Work instruction: Of all the lines below, output only those starting at the one with "ring dip: (870, 633)" and ending at the one with "ring mcp: (889, 828)", both ends included, exactly as written.

Supplied records Start Marker

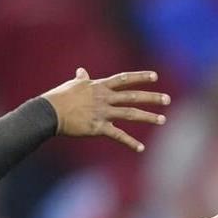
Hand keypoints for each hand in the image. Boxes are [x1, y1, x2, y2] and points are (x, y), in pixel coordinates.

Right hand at [41, 68, 168, 151]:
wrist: (50, 112)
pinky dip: (130, 142)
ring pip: (130, 113)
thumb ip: (82, 79)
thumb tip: (82, 70)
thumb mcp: (73, 85)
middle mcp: (105, 98)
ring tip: (162, 120)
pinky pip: (118, 135)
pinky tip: (140, 147)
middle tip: (167, 100)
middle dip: (152, 98)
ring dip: (147, 117)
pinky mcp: (98, 127)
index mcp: (100, 86)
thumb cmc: (59, 98)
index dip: (140, 77)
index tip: (155, 77)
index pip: (124, 79)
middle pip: (133, 96)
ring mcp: (103, 112)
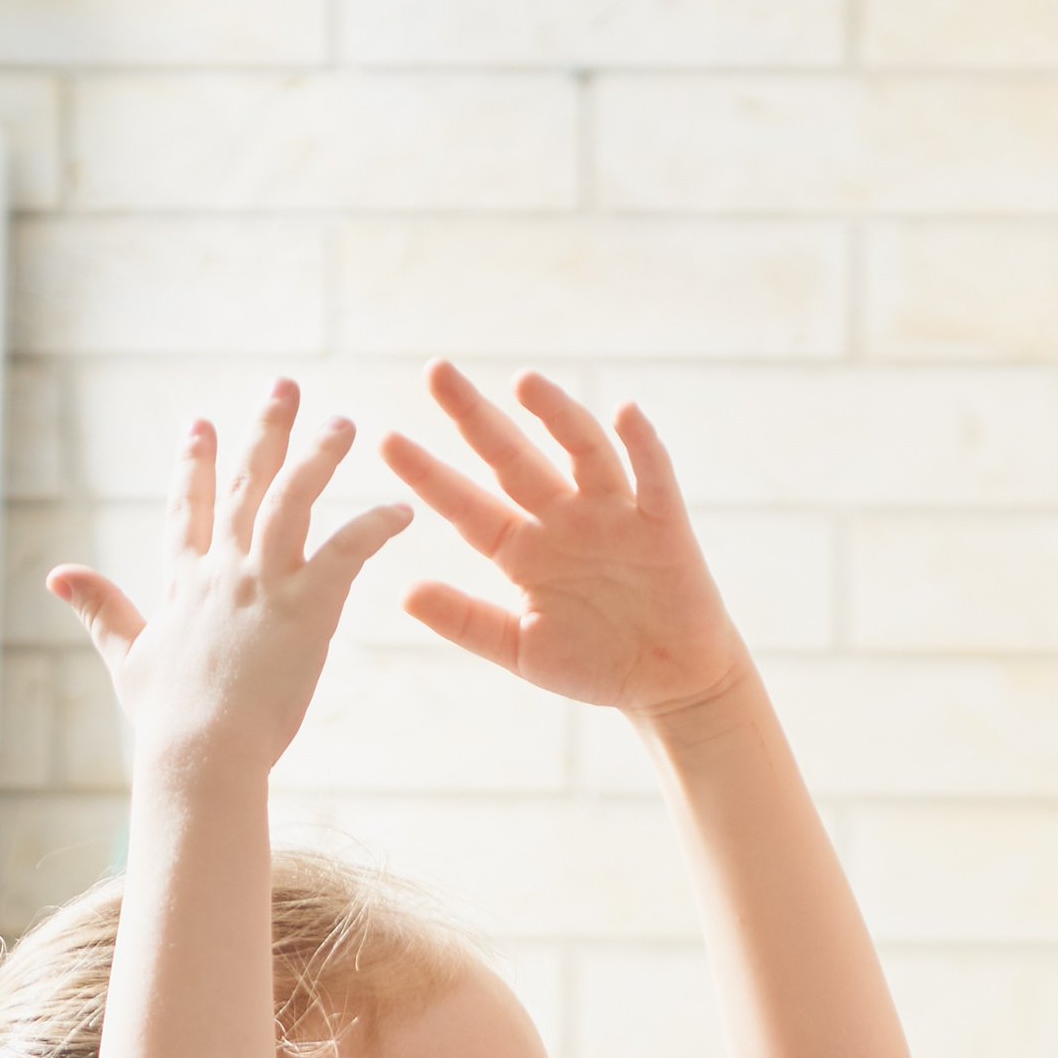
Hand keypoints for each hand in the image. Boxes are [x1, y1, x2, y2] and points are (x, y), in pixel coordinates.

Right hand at [46, 386, 410, 814]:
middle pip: (246, 483)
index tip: (199, 422)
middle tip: (285, 385)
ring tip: (343, 423)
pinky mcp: (307, 608)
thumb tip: (56, 574)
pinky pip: (348, 550)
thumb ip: (100, 610)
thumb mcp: (126, 659)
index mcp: (184, 583)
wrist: (201, 754)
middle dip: (265, 430)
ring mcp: (264, 584)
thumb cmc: (166, 722)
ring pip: (294, 499)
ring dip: (320, 456)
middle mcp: (222, 570)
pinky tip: (400, 511)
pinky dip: (375, 526)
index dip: (195, 463)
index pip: (189, 508)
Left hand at [380, 366, 753, 723]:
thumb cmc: (596, 665)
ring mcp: (612, 515)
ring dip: (556, 414)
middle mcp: (562, 519)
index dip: (429, 475)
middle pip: (512, 456)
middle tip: (436, 372)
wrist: (671, 685)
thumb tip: (405, 593)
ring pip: (581, 451)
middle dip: (474, 416)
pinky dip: (643, 444)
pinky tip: (627, 412)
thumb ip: (466, 621)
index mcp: (522, 549)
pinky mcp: (663, 524)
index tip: (387, 441)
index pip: (466, 504)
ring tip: (523, 382)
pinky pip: (653, 477)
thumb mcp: (521, 650)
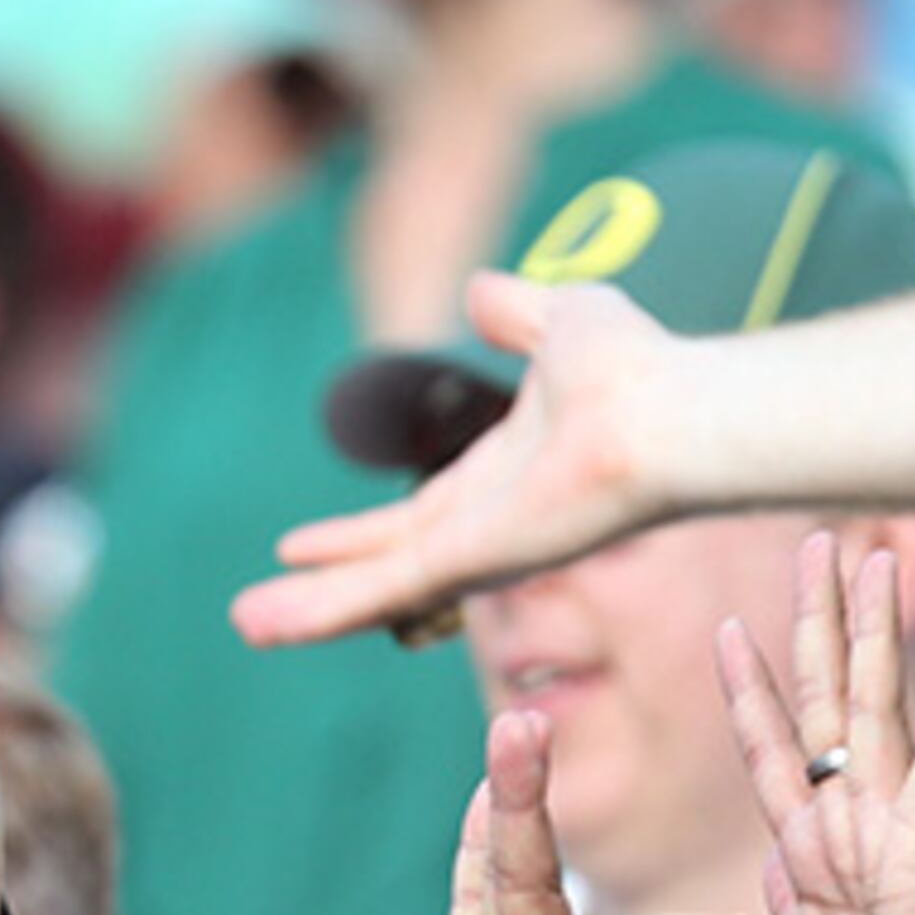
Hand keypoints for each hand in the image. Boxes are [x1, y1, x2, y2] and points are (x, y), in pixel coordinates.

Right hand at [236, 275, 681, 647]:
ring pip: (378, 588)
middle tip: (260, 607)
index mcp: (506, 477)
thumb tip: (479, 290)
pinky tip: (268, 622)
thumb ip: (516, 312)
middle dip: (326, 584)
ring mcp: (480, 550)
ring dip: (310, 609)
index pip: (417, 518)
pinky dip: (324, 607)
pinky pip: (386, 590)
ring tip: (245, 625)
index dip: (357, 536)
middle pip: (388, 563)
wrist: (669, 407)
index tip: (298, 546)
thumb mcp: (559, 321)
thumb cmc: (638, 367)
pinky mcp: (472, 561)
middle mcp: (490, 525)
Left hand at [715, 533, 914, 914]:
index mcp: (810, 849)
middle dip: (815, 623)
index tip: (729, 628)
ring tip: (869, 557)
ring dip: (870, 633)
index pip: (772, 746)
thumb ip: (793, 898)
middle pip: (826, 701)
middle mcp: (849, 822)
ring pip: (874, 708)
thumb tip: (776, 860)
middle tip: (811, 545)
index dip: (750, 686)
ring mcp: (889, 828)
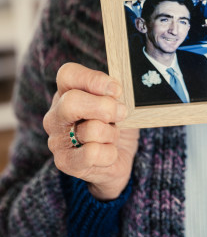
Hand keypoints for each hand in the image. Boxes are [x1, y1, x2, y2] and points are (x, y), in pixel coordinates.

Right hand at [43, 63, 138, 200]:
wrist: (118, 158)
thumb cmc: (115, 123)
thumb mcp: (118, 102)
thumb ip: (113, 93)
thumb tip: (114, 90)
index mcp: (67, 92)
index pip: (68, 74)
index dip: (93, 79)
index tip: (117, 90)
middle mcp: (56, 114)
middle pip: (71, 101)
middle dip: (103, 107)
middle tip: (121, 113)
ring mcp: (57, 139)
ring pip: (90, 130)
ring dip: (111, 133)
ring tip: (111, 136)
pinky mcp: (64, 162)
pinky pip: (92, 153)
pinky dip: (109, 153)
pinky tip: (107, 153)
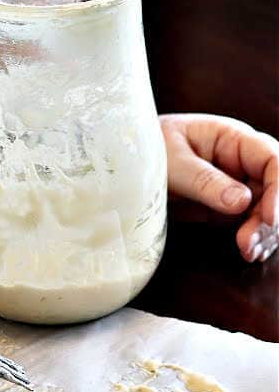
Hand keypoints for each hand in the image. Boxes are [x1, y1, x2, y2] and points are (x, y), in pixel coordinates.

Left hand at [161, 114, 277, 261]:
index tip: (268, 217)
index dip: (278, 189)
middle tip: (247, 243)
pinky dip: (254, 239)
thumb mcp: (172, 163)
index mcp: (233, 139)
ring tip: (247, 252)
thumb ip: (204, 181)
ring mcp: (238, 186)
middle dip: (269, 219)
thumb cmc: (149, 151)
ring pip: (267, 210)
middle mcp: (242, 162)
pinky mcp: (227, 209)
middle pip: (274, 189)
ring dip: (264, 233)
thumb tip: (241, 202)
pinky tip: (249, 253)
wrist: (127, 166)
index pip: (272, 159)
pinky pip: (251, 224)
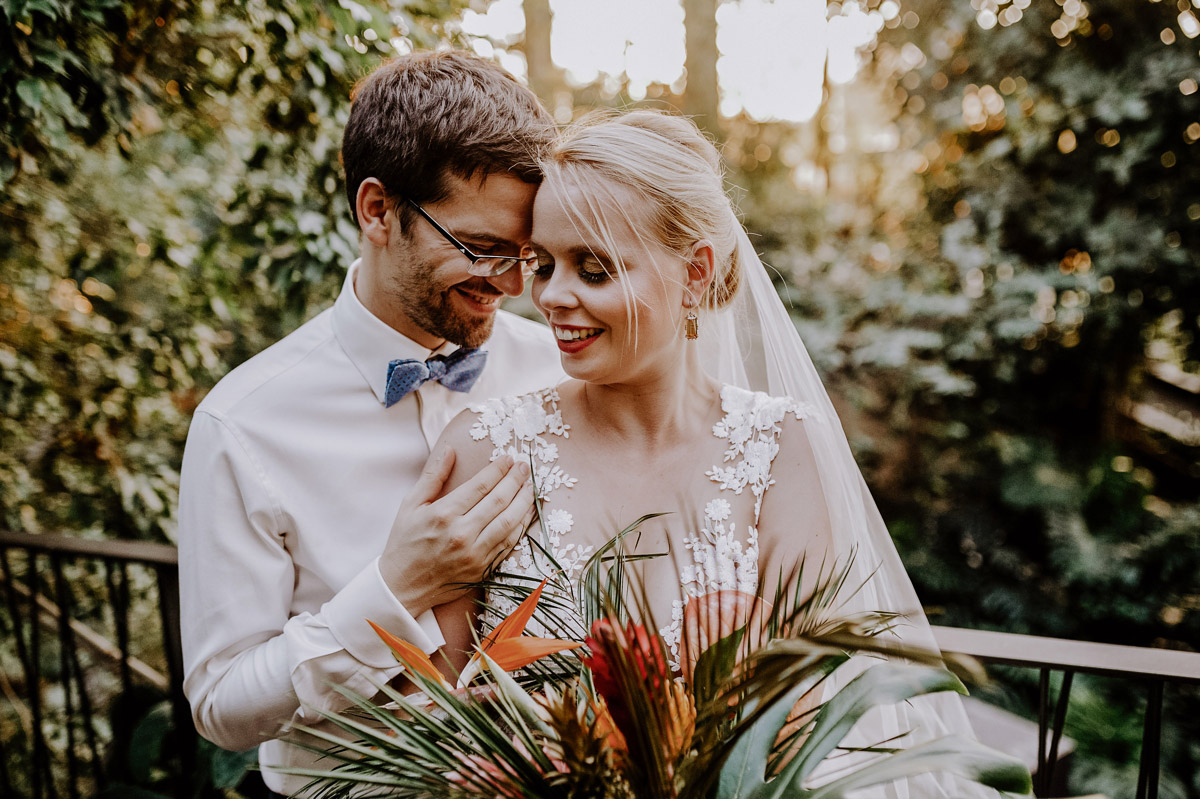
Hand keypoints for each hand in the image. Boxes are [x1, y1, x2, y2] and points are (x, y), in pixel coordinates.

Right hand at [379, 444, 534, 616]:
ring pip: (510, 522)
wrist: (403, 586)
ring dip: (524, 501)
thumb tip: (450, 448)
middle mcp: (461, 534)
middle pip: (499, 500)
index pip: (480, 485)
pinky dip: (522, 526)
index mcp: (443, 514)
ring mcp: (474, 554)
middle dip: (516, 479)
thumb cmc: (405, 542)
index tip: (508, 458)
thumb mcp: (411, 504)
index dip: (498, 469)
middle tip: (525, 467)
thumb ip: (433, 475)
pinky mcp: (483, 569)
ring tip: (530, 486)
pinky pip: (509, 544)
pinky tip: (527, 512)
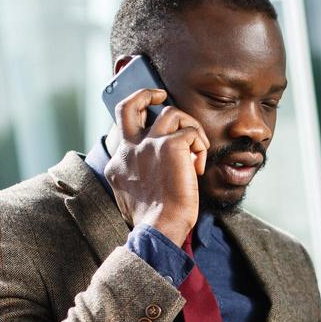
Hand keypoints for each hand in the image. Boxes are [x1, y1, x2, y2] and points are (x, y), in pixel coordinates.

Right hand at [103, 88, 209, 246]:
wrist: (159, 228)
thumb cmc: (152, 219)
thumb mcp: (131, 196)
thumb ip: (136, 177)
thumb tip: (150, 171)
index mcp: (119, 161)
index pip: (124, 129)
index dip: (140, 123)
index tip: (152, 125)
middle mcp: (130, 149)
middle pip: (130, 104)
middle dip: (147, 93)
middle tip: (162, 95)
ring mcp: (149, 144)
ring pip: (172, 113)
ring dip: (190, 127)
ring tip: (198, 150)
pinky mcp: (170, 146)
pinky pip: (192, 133)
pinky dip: (201, 147)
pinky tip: (199, 167)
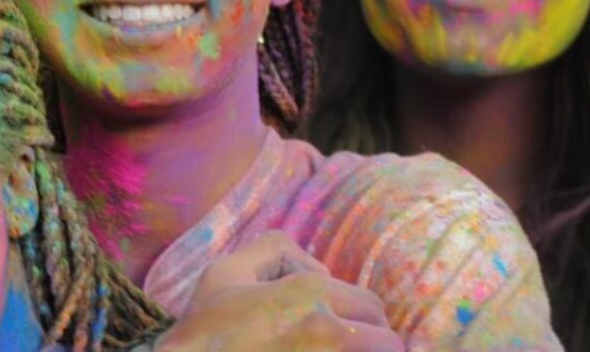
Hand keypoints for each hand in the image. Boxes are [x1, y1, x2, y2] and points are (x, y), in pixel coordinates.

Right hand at [152, 231, 404, 351]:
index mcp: (310, 293)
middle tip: (343, 342)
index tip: (337, 321)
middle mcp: (328, 330)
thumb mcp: (225, 271)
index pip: (371, 304)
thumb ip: (272, 249)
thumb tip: (312, 266)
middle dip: (373, 341)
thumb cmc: (204, 328)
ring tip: (337, 349)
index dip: (358, 312)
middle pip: (385, 340)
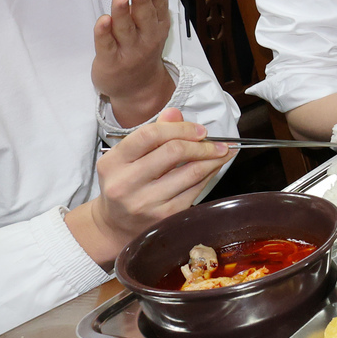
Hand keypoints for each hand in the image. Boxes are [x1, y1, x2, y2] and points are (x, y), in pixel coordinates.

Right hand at [65, 109, 231, 265]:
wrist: (115, 224)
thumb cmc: (125, 184)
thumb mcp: (128, 157)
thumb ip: (152, 133)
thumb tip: (175, 113)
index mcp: (113, 162)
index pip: (150, 135)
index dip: (181, 128)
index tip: (200, 130)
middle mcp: (125, 183)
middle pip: (173, 151)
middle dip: (202, 144)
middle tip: (218, 143)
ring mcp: (145, 202)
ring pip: (190, 172)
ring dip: (213, 160)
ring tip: (223, 153)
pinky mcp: (164, 216)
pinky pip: (195, 190)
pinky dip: (208, 176)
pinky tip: (213, 169)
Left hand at [93, 0, 175, 125]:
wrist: (137, 87)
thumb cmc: (142, 47)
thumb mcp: (152, 22)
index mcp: (157, 26)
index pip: (159, 8)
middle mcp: (145, 38)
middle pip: (144, 17)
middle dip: (142, 2)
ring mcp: (128, 50)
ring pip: (124, 29)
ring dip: (122, 13)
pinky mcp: (109, 60)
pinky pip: (106, 45)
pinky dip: (104, 33)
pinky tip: (103, 21)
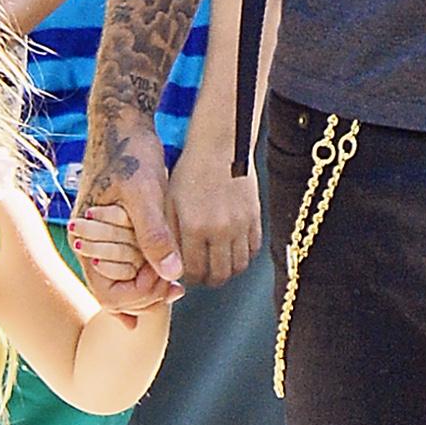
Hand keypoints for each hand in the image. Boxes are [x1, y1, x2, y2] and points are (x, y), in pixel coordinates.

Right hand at [71, 112, 179, 305]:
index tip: (168, 282)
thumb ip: (154, 234)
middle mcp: (91, 246)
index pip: (111, 295)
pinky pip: (131, 265)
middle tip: (178, 285)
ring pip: (126, 283)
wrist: (123, 123)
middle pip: (118, 295)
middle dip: (148, 294)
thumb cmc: (128, 152)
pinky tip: (170, 270)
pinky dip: (150, 272)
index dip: (141, 296)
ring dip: (150, 285)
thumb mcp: (143, 192)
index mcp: (87, 240)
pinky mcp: (117, 231)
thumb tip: (170, 273)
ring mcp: (104, 240)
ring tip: (177, 279)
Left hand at [168, 139, 260, 286]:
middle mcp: (220, 230)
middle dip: (208, 279)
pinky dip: (243, 256)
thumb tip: (171, 264)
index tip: (186, 273)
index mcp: (194, 226)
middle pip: (219, 274)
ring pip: (239, 267)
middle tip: (202, 273)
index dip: (189, 277)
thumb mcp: (170, 202)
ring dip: (227, 270)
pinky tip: (232, 249)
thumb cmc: (190, 171)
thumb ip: (170, 235)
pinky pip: (254, 250)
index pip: (194, 270)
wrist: (219, 146)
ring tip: (217, 263)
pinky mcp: (256, 218)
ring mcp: (241, 225)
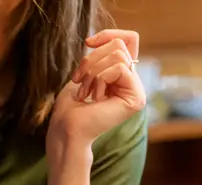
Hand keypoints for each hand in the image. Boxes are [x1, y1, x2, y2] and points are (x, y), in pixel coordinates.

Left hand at [49, 29, 146, 146]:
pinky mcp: (136, 98)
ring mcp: (136, 91)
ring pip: (119, 55)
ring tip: (85, 93)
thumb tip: (101, 41)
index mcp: (120, 77)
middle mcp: (132, 83)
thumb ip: (98, 58)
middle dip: (92, 59)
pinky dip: (100, 79)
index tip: (88, 42)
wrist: (66, 131)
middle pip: (119, 45)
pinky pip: (119, 68)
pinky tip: (95, 98)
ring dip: (93, 72)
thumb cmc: (69, 109)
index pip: (127, 40)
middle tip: (78, 81)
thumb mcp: (83, 74)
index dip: (108, 35)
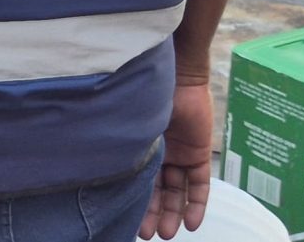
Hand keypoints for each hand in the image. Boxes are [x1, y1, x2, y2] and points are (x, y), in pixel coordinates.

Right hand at [140, 78, 213, 238]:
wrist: (176, 76)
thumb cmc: (146, 94)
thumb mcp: (132, 123)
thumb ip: (125, 144)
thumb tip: (104, 167)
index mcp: (141, 145)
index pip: (140, 180)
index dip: (137, 202)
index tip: (130, 222)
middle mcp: (161, 152)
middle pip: (158, 190)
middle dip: (153, 213)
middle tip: (147, 233)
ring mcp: (181, 154)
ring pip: (177, 191)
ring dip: (173, 212)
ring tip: (167, 233)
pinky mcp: (199, 154)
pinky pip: (199, 184)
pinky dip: (196, 203)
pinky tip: (192, 223)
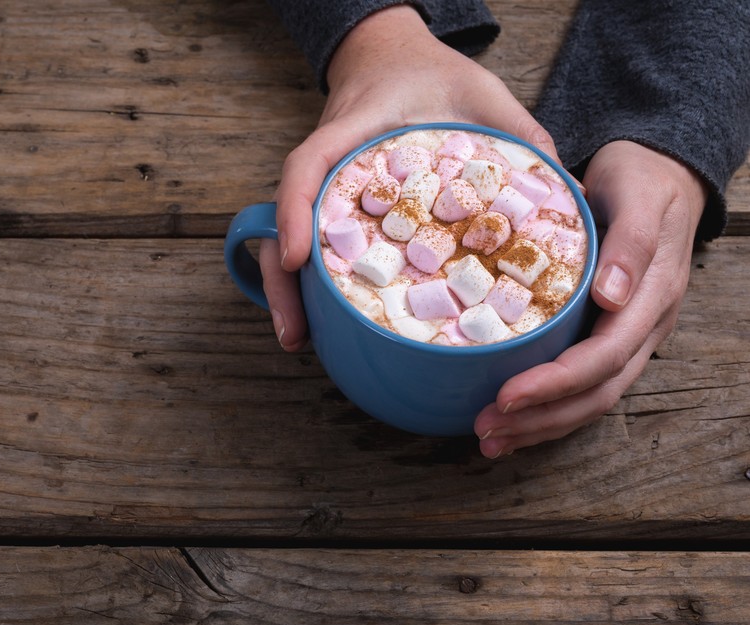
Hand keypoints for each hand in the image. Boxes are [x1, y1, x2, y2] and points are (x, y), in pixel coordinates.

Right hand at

Supplied records End Marker

Response to the task:
ring dip: (870, 633)
index pip: (772, 746)
thumb ip: (793, 898)
middle pip: (826, 701)
middle mcp: (849, 822)
ring pip: (874, 708)
thumb tip: (776, 860)
middle tip: (811, 545)
index dip: (750, 686)
ring mcp: (889, 828)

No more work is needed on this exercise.